Jaume Garau und Joe Holles wollen das nicht weiter mit ansehen. Sie sind Mitglieder der Bürgervereinigung Iniciatives XXI, die sich dem Schutz der Insel verschrieben hat und dabei „nicht tourismusfeindlich“ist, wie Holles betont: „Wenn man Kritik übt, heißt das nicht, dass man alles ablehnt.“Nach einem „Gentrifizierungs-Observatorium“mit Fakten zum Ausverkauf von Palmas Boomvierteln wie Santa Catalina oder El Molinar hat die Gruppe dem Rathaus und der Balearenregierung nun ein „Manifest gegen Kreuzfahrtschiffe“vorgelegt. Mehr als 30 Vereinigungen und Persönlichkeiten des öffentlichen Lebens haben es unterzeichnet, auf der Plattform „We Move“sind bislang knapp 9000 Unterschriften zusammengekommen.

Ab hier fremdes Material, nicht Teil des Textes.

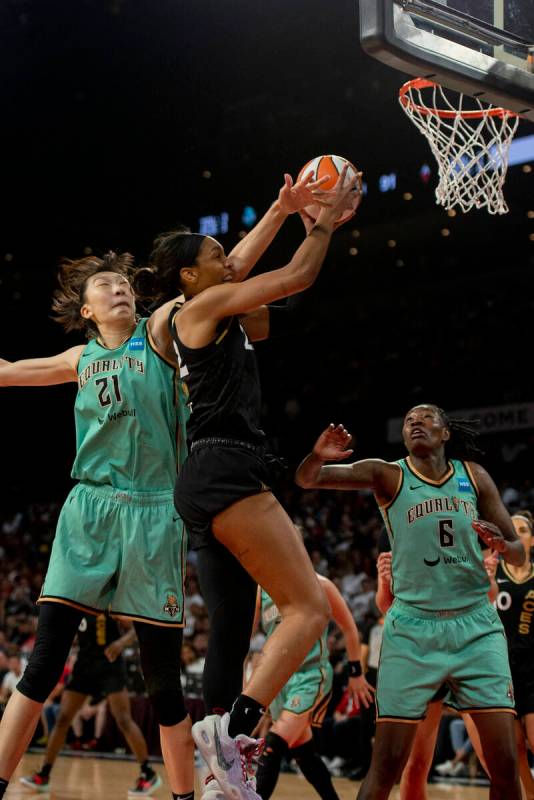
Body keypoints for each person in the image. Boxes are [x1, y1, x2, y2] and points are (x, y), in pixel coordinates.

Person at [142, 166, 360, 800]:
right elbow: (293, 277)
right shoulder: (202, 306)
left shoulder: (203, 311)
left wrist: (281, 207)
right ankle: (234, 731)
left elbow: (239, 266)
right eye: (214, 255)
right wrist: (320, 222)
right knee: (307, 608)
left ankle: (221, 781)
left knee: (232, 637)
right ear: (190, 275)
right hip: (226, 468)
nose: (228, 260)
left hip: (204, 481)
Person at [0, 252, 194, 800]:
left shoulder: (159, 334)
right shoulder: (79, 356)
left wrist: (281, 211)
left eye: (125, 284)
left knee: (165, 686)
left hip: (156, 510)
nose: (120, 290)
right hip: (89, 509)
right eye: (106, 285)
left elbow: (217, 279)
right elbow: (8, 372)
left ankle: (181, 796)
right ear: (86, 309)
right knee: (41, 665)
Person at [295, 405, 525, 800]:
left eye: (426, 417)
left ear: (446, 432)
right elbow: (308, 479)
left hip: (476, 627)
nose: (416, 422)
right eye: (408, 420)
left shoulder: (474, 476)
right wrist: (317, 457)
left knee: (504, 765)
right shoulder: (388, 474)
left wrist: (504, 545)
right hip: (413, 630)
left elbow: (520, 554)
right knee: (385, 768)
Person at [375, 550, 492, 798]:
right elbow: (386, 606)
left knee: (493, 759)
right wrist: (385, 581)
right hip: (421, 653)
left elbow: (490, 597)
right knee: (415, 764)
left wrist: (487, 577)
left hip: (468, 648)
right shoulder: (398, 536)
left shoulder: (463, 529)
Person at [254, 574, 374, 800]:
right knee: (303, 752)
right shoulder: (263, 590)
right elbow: (246, 637)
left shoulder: (320, 583)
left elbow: (349, 627)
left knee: (272, 745)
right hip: (278, 679)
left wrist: (356, 672)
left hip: (310, 675)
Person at [20, 613, 161, 796]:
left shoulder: (110, 598)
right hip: (85, 664)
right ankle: (44, 775)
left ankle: (148, 773)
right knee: (63, 718)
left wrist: (120, 643)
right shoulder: (78, 599)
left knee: (124, 720)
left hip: (109, 665)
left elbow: (136, 629)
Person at [494, 510, 534, 800]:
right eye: (512, 529)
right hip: (500, 668)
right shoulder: (492, 570)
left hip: (532, 667)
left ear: (532, 540)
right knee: (516, 748)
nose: (516, 533)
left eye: (521, 530)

Garau und seine Mitstreiter fordern, die Zahl der Kreuzfahrtschiffe im Hafen auf eines pro Tag oder auf 4000 Passagiere zu begrenzen. „Es geht uns vor allem um die Megakreuzer“, sagt Garau, „wenn da mehrere zusammenkommen, spucken die zigtausend Leute auf einmal aus.“Ein Teil strömt zur Kathedrale, andere steigen in den Bus und besichtigen Valldemossa, wo sie durch kopfsteingepflasterte Gassen ziehen, die mit Souvenirshops und Restaurants gesäumt sind.
Gut erzogene Kreuzfahrer
Kreuzfahrtschiffe seien nur ein kleiner Teil des Problems, sagt Alfredo Serrano, Sprecher für Spanien im internationalen Kreuzfahrtverband Clia. Nur sechs bis acht Prozent der Mallorca-Urlauber kämen mit dem Schiff, sagt er. „Und sie sind gut erzogen, kommen am liebsten im Mai und Oktober und geben Geld aus.“Die Stadt könne bei der Abwicklung der Landgänge einiges verbessern, meint er. „Kreuzfahrttouristen sind mittlerweile die einzigen, bei denen man ein Jahr im Voraus weiß, wie viele wann kommen werden.“
Joe Holles hat die Diskussion um Mallorcas Zukunft vergangenes Jahr mit dem Dokumentarfilm Overbooking vertieft. Er lief drei Monate in Palma im Kino, anfangs war er täglich ausverkauft: der erfolgreichste spanische Dokumentarfilm aller Zeiten. „Wir haben alle zu Wort kommen lassen“, sagt Holles, der den Film produziert hat, „denn es geht uns alle an.“Für ihn steht fest: Mallorca braucht weniger Masse und mehr Qualität, sowohl beim Angebot als auch bei den Besuchern. Das brauche Mut, den er bei vielen Unternehmern vermisst. „Sie bremsen Mallorcas Modernisierung.“
Joe Holles’ nächster Film soll übrigens Rethinking heißen. Dann will er über die reine Bestandsaufnahme hinausgehen und neue Konzepte für ein würdiges Miteinander von Mallorquinern und Touristen vorstellen.